Hace pocos días tuve un diálogo franco con un amigo que dijo estar tan avergonzado de la Iglesia y de sus pastores frente a los últimos acontecimientos de pederastia y encubrimiento de abusos sexuales de menores, que había decidido desertar de ella. Le dije que esa no era la solución, ni menos esa era la Iglesia, que eran casos que había que condenar y erradicar -si bien aberrantes, quizás muchos- pero que eran solo una parte de una gran institución que estaba por encima de ellos.

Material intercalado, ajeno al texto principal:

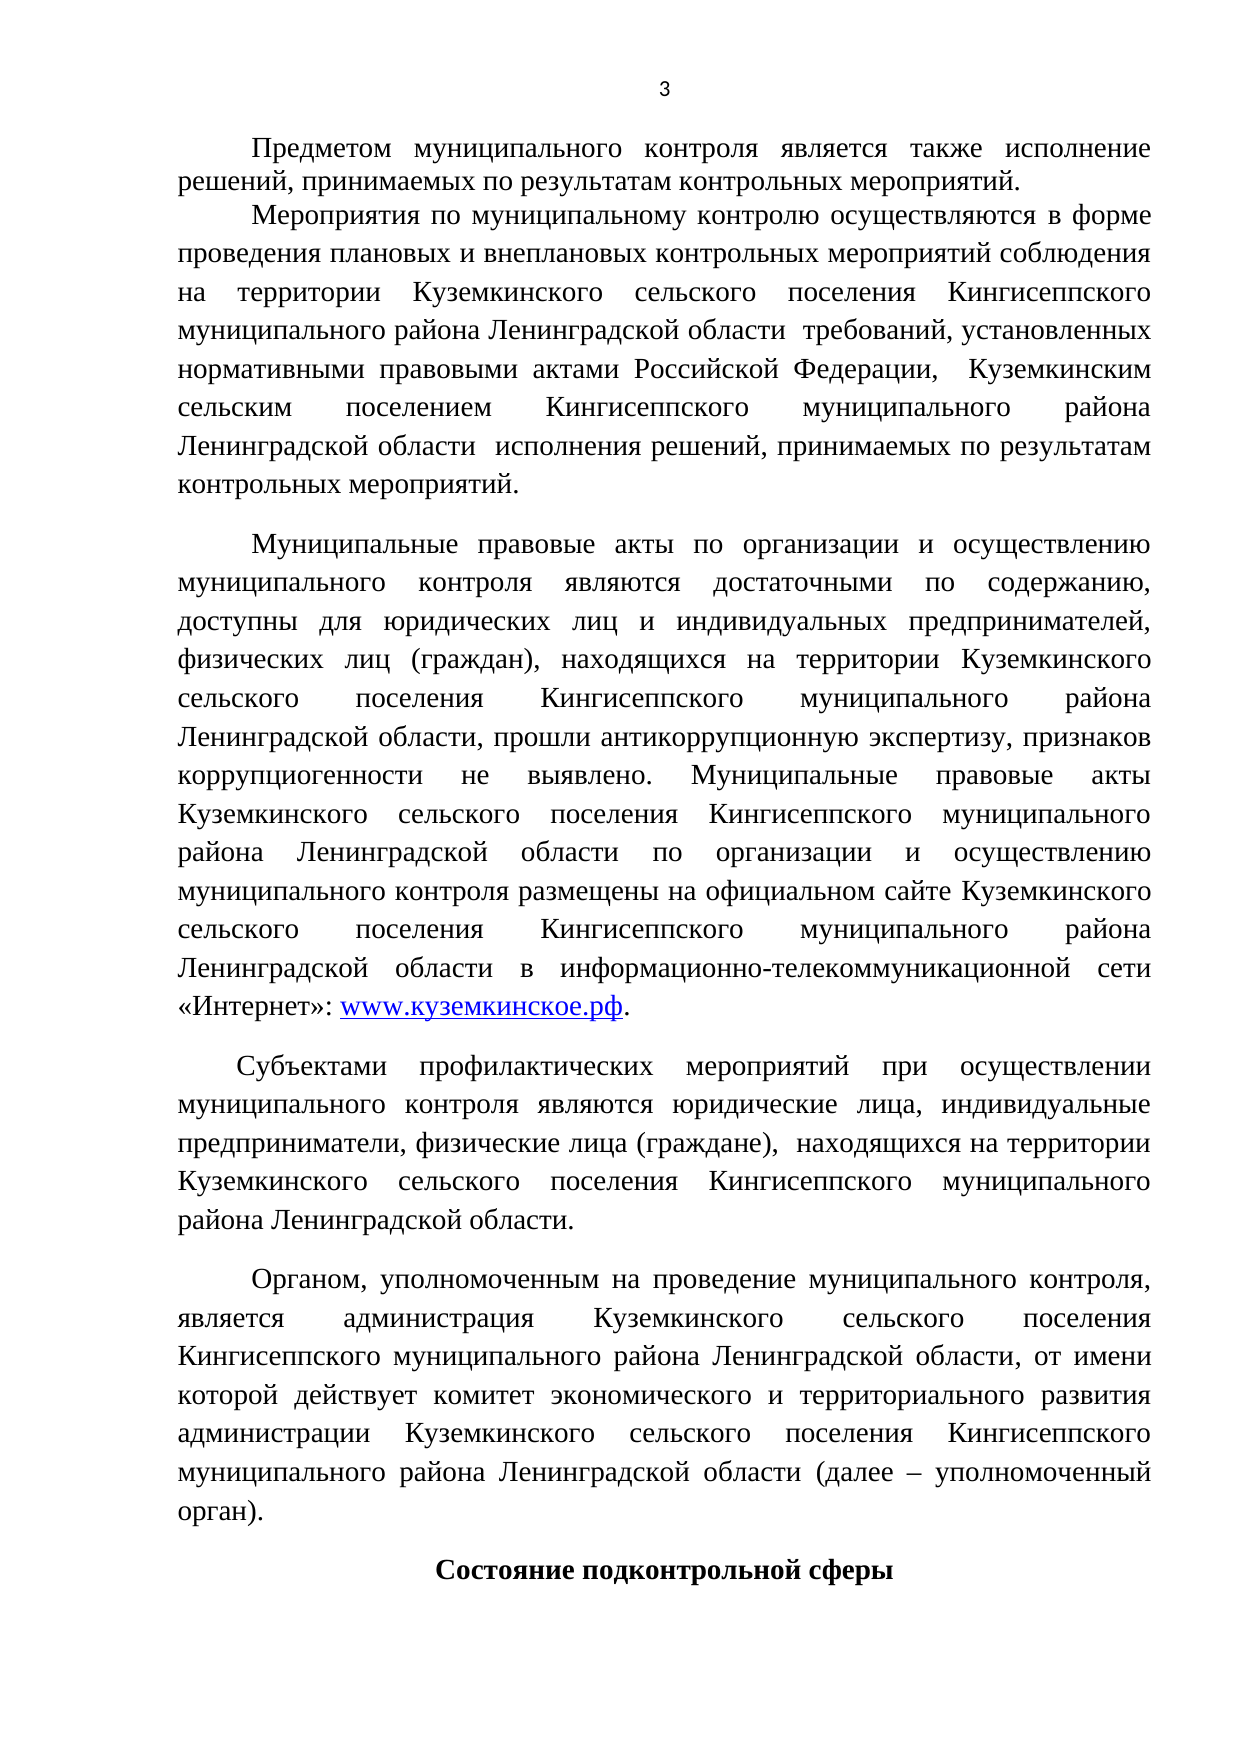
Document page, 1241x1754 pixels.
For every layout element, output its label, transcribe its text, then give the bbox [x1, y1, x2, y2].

text Муниципальные правовые акты по организации и осуществлению муниципального контроля являются достаточными по содержанию, доступны для юридических лиц и индивидуальных предпринимателей, физических лиц (граждан), находящихся на территории Куземкинского сельского поселения Кингисеппского муниципального района Ленинградской области, прошли антикоррупционную экспертизу, признаков коррупциогенности не выявлено. Муниципальные правовые акты Куземкинского сельского поселения Кингисеппского муниципального района Ленинградской области по организации и осуществлению муниципального контроля размещены на официальном сайте Куземкинского сельского поселения Кингисеппского муниципального района Ленинградской области в информационно-телекоммуникационной сети «Интернет»: www.куземкинское.рф. [177, 526, 1152, 1022]
text Субъектами профилактических мероприятий при осуществлении муниципального контроля являются юридические лица, индивидуальные предприниматели, физические лица (граждане), находящихся на территории Куземкинского сельского поселения Кингисеппского муниципального района Ленинградской области. [177, 1048, 1152, 1236]
text Предметом муниципального контроля является также исполнение решений, принимаемых по результатам контрольных мероприятий. [177, 130, 1152, 197]
text Состояние подконтрольной сферы [177, 1552, 1152, 1586]
text Органом, уполномоченным на проведение муниципального контроля, является администрация Куземкинского сельского поселения Кингисеппского муниципального района Ленинградской области, от имени которой действует комитет экономического и территориального развития администрации Куземкинского сельского поселения Кингисеппского муниципального района Ленинградской области (далее – уполномоченный орган). [177, 1261, 1152, 1526]
text Мероприятия по муниципальному контролю осуществляются в форме проведения плановых и внеплановых контрольных мероприятий соблюдения на территории Куземкинского сельского поселения Кингисеппского муниципального района Ленинградской области требований, установленных нормативными правовыми актами Российской Федерации, Куземкинским сельским поселением Кингисеппского муниципального района Ленинградской области исполнения решений, принимаемых по результатам контрольных мероприятий. [177, 197, 1152, 500]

La Ekklesía es, en su origen, la Asamblea del Pueblo de Israel, los convocados por Dios y ella es, en mi sentir, una copropiedad entre Dios y sus súbditos, que se erige como el gran templo viviente y más que un organigrama pétreo montado a punta de Papa, cardenales, obispos, curas y monjas, somos nosotros, los creyentes, las que la conformamos y en últimas somos los seres humanos, de carne y hueso, con nuestros pecados y nuestras virtudes, la que la desarrollamos, la que la “llenamos” a toda hora en todos los confines del universo.

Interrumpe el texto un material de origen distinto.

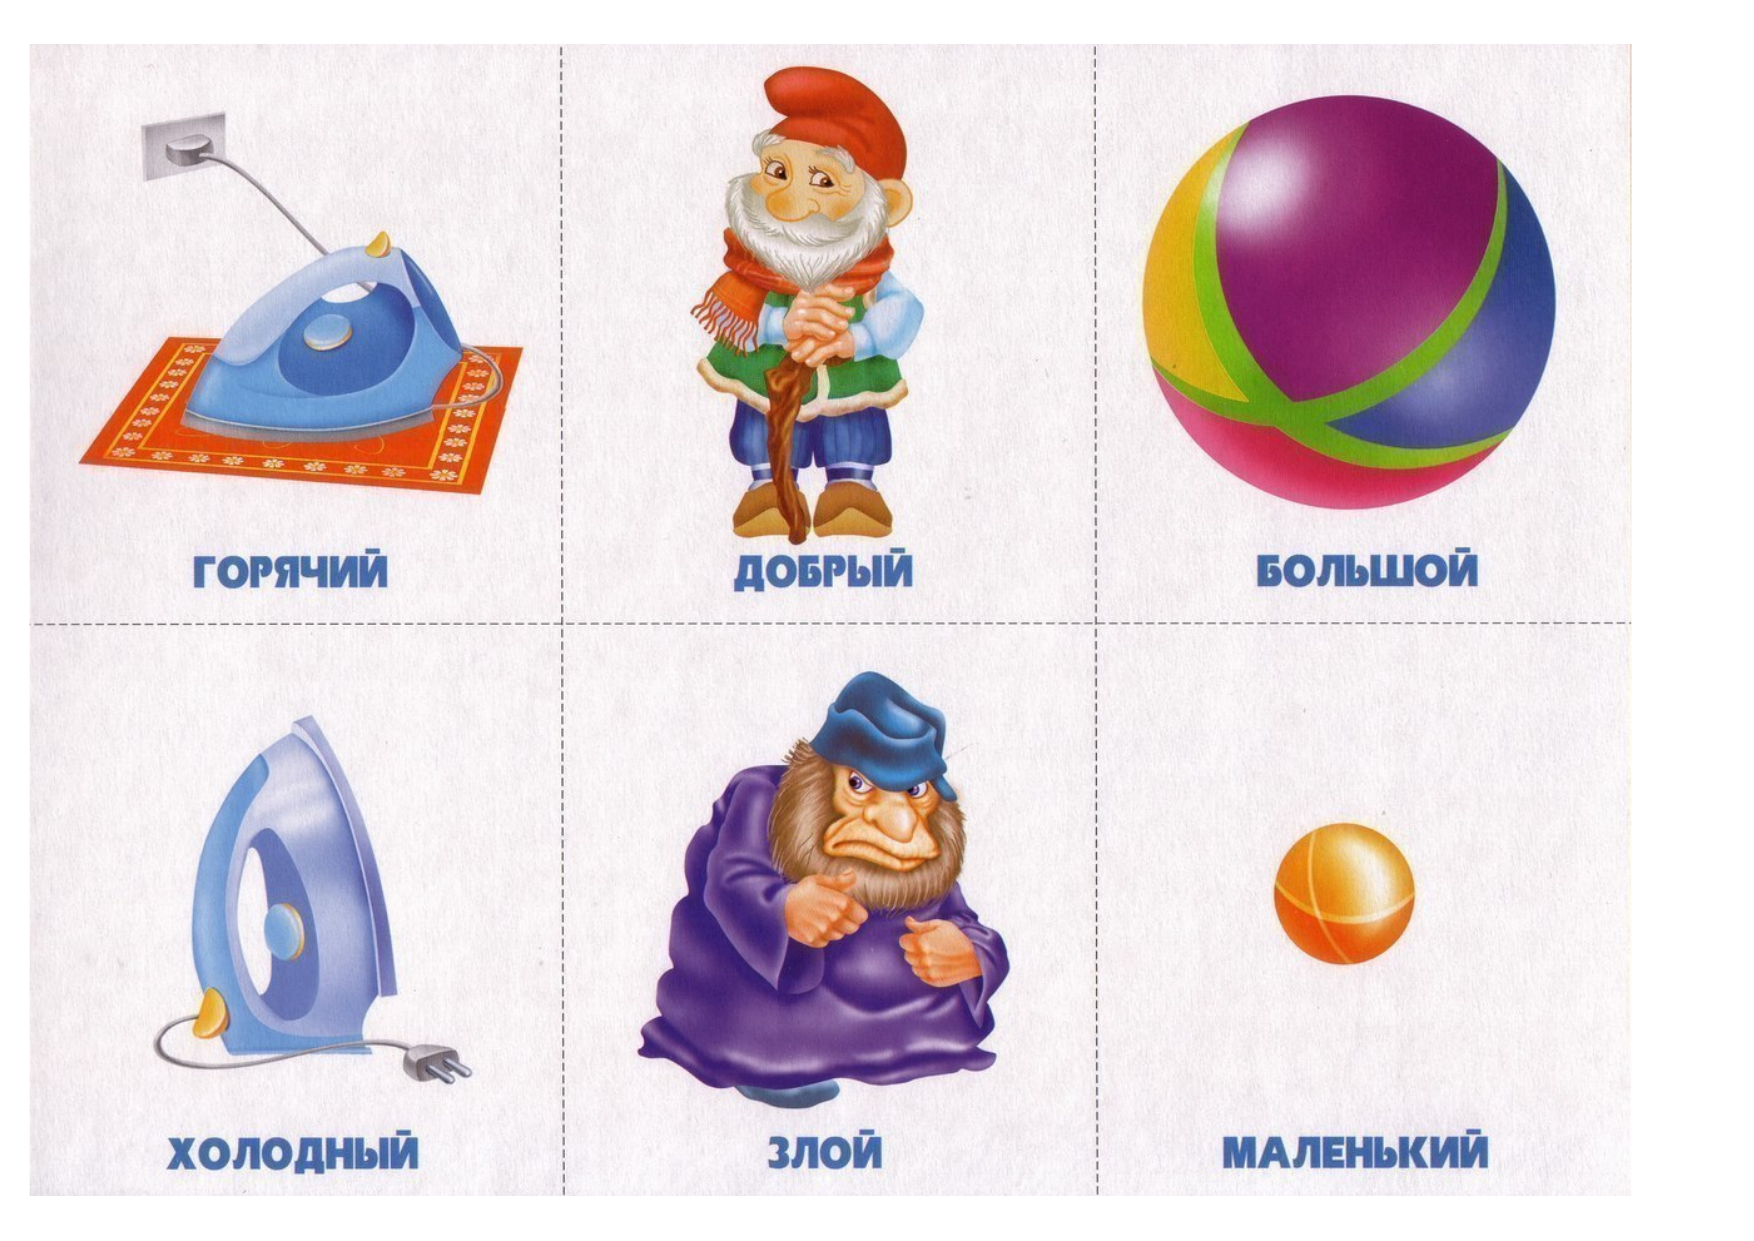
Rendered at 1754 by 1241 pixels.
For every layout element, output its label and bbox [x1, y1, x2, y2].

picture [29, 44, 1632, 1196]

En ese iluminado texto “Dios y el Mundo” (escaso, por cierto) que presenta un formidable diálogo entre el escritor Peter Seewald y el entonces Cardenal Ratzinger, confirmo mi opinión. Allí el ahora Papa Honorífico trae a colación la anécdota de aquel judío medieval que viajó a Roma y se hizo católico y al regresar un amigo le espetó: ¿“Pero cómo te hiciste católico, no te diste cuenta de todo lo que está pasando allí? Y el hombre le respondió: “Precisamente, por eso, porque si la Iglesia sigue existiendo a pasar de todo, verdaderamente tiene que haber alguien que la sustente”. Y ello vale hoy más que nunca, cuando arrecia la pederastia.

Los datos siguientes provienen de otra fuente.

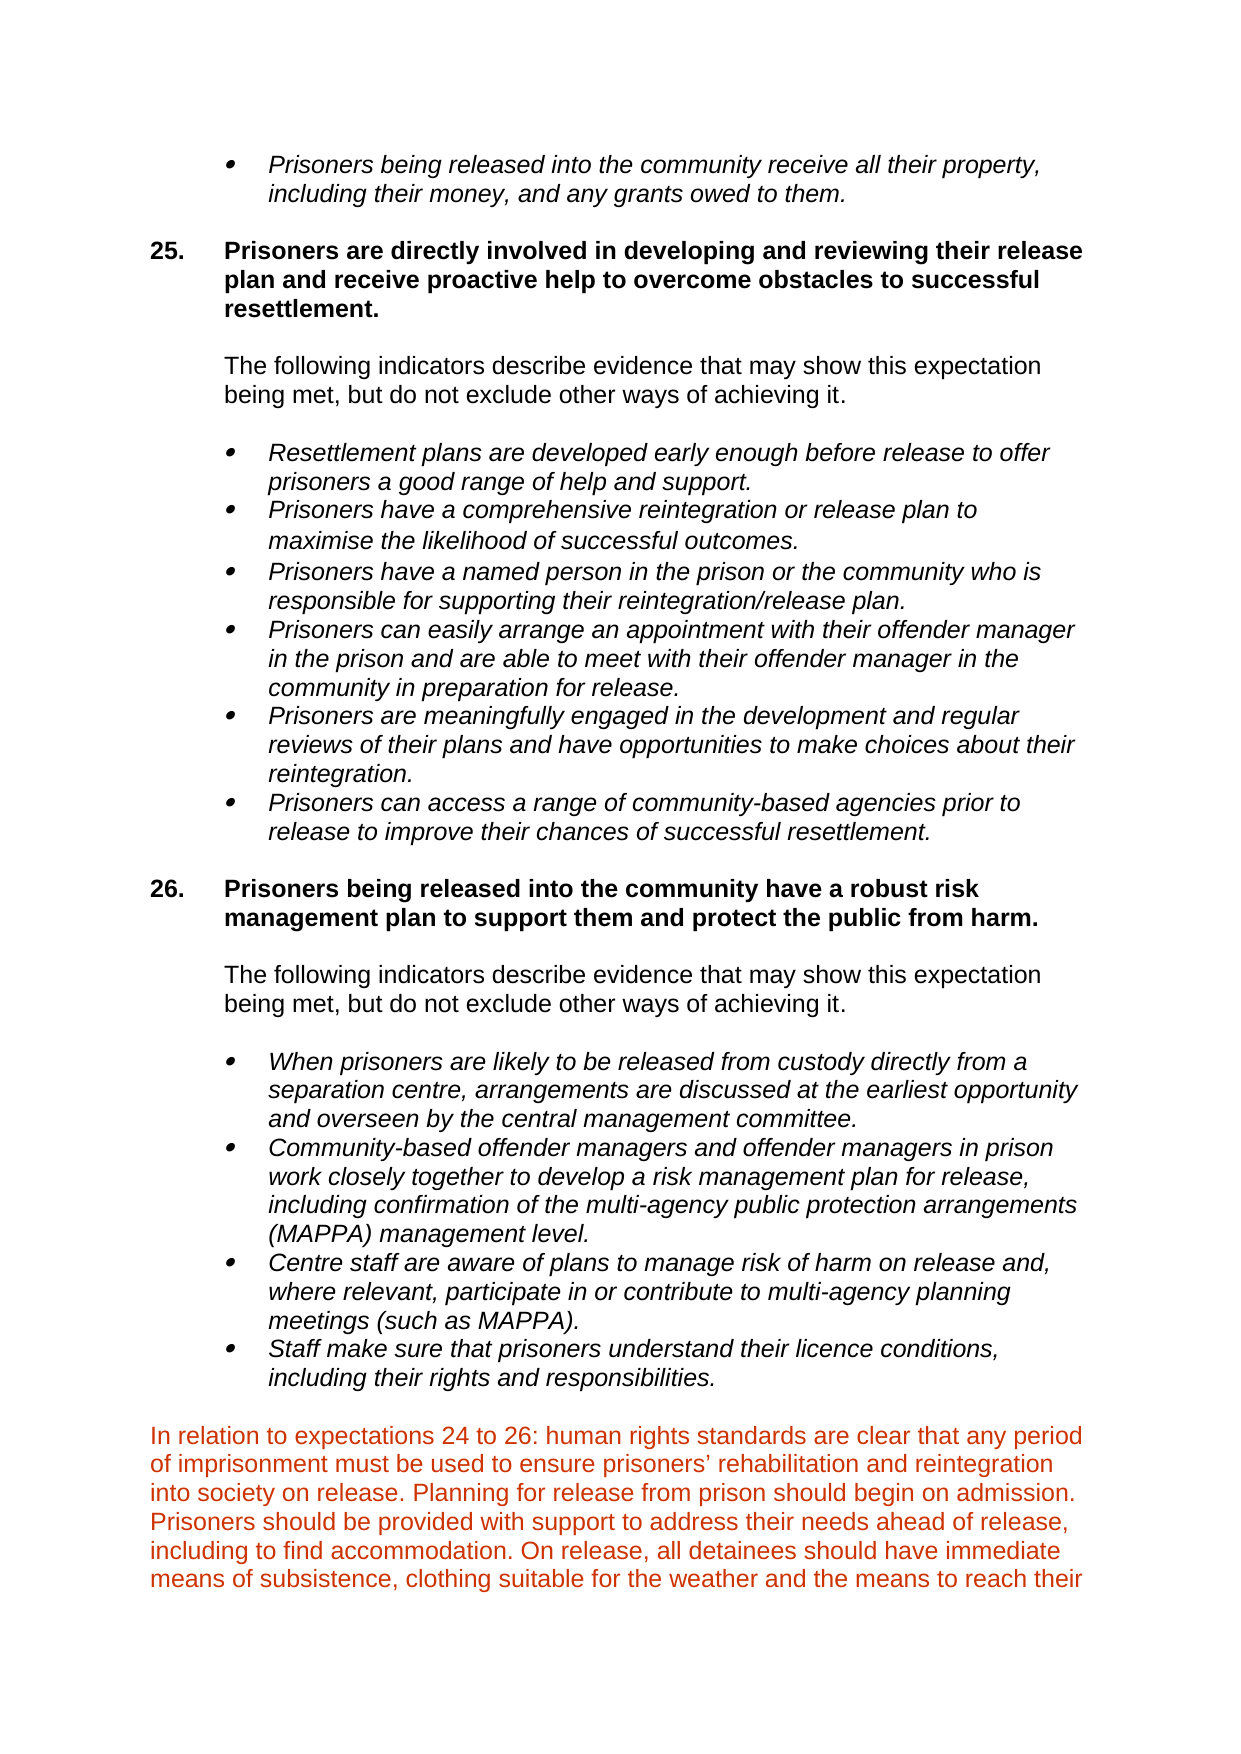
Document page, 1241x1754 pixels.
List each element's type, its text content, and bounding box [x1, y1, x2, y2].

list Community-based offender managers and offender managers in prison work closely together to develop a risk management plan for release, including confirmation of the multi-agency public protection arrangements (MAPPA) management level. [224, 1133, 1090, 1248]
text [150, 1421, 1090, 1593]
list Resettlement plans are developed early enough before release to offer prisoners a good range of help and support. [224, 438, 1090, 495]
text The following indicators describe evidence that may show this expectation being met, but do not exclude other ways of achieving it. [224, 960, 1090, 1018]
list Prisoners can access a range of community-based agencies prior to release to improve their chances of successful resettlement. [224, 788, 1090, 845]
list Centre staff are aware of plans to manage risk of harm on release and, where relevant, participate in or contribute to multi-agency planning meetings (such as MAPPA). [224, 1248, 1090, 1334]
list Prisoners have a comprehensive reintegration or release plan to maximise the likelihood of successful outcomes. [224, 495, 1090, 555]
list Prisoners are directly involved in developing and reviewing their release plan and receive proactive help to overcome obstacles to successful resettlement. [150, 236, 1090, 323]
list Prisoners being released into the community have a robust risk management plan to support them and protect the public from harm. [150, 874, 1090, 932]
list Prisoners have a named person in the prison or the community who is responsible for supporting their reintegration/release plan. [224, 557, 1090, 615]
list Prisoners can easily arrange an appointment with their offender manager in the prison and are able to meet with their offender manager in the community in preparation for release. [224, 615, 1090, 701]
list Prisoners being released into the community receive all their property, including their money, and any grants owed to them. [224, 150, 1090, 208]
text The following indicators describe evidence that may show this expectation being met, but do not exclude other ways of achieving it. [224, 351, 1090, 409]
list Prisoners are meaningfully engaged in the development and regular reviews of their plans and have opportunities to make choices about their reintegration. [224, 701, 1090, 788]
list Staff make sure that prisoners understand their licence conditions, including their rights and responsibilities. [224, 1334, 1090, 1392]
list When prisoners are likely to be released from custody directly from a separation centre, arrangements are discussed at the earliest opportunity and overseen by the central management committee. [224, 1047, 1090, 1133]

Pero Ratzinger va más allá: “Mientras (la Iglesia) siga existiendo todavía, mientras produzca grandes mártires y grandes creyentes, personas que ofrecen su vida como misioneros, como enfermeros, como educadores, demuestra de verdad que hay alguien que la sustenta”. Y a ello tenemos que apostarle los cerca de 1.300 millones de católicos (un 18% de la población mundial) y es responsabilidad de tantos colombianos, sobre todo de quienes nos educamos en colegios y universidades católicas, como el Salesiano de San Juan Bosco y la Pontificia Universidad Javeriana, quienes tenemos el deber moral de defender ese gran patrimonio compartido con Dios y denunciar los oprobios de los que tengamos noticia, y cargar sobre nuestros hombros el peso de esa pavorosa cruz de la Inquisición, más la corona de espinas de la pederastia, que a todos nos espantará por los siglos de los siglos. Ahora, tenemos que rodear al actual sucesor de Pedro en su tarea por purificar nuestra Ecclesia.
Post-it. Debemos los creyentes elevar en estos días nuestras oraciones por Andrés Felipe Arias, quien ha sido injusta y drásticamente condenado a 17 años de prisión, como cualquier asesino (después de sumarle unas chuzadas contra la Corte) y quien pasa angustias en una prisión de Estados Unidos mientras las autoridades de allá deciden si extraditarlo o no, y mientras las de acá no saben qué hacer. Que Dios las ilumine para que termine algún día su viacrucis. Me, Uribitoo.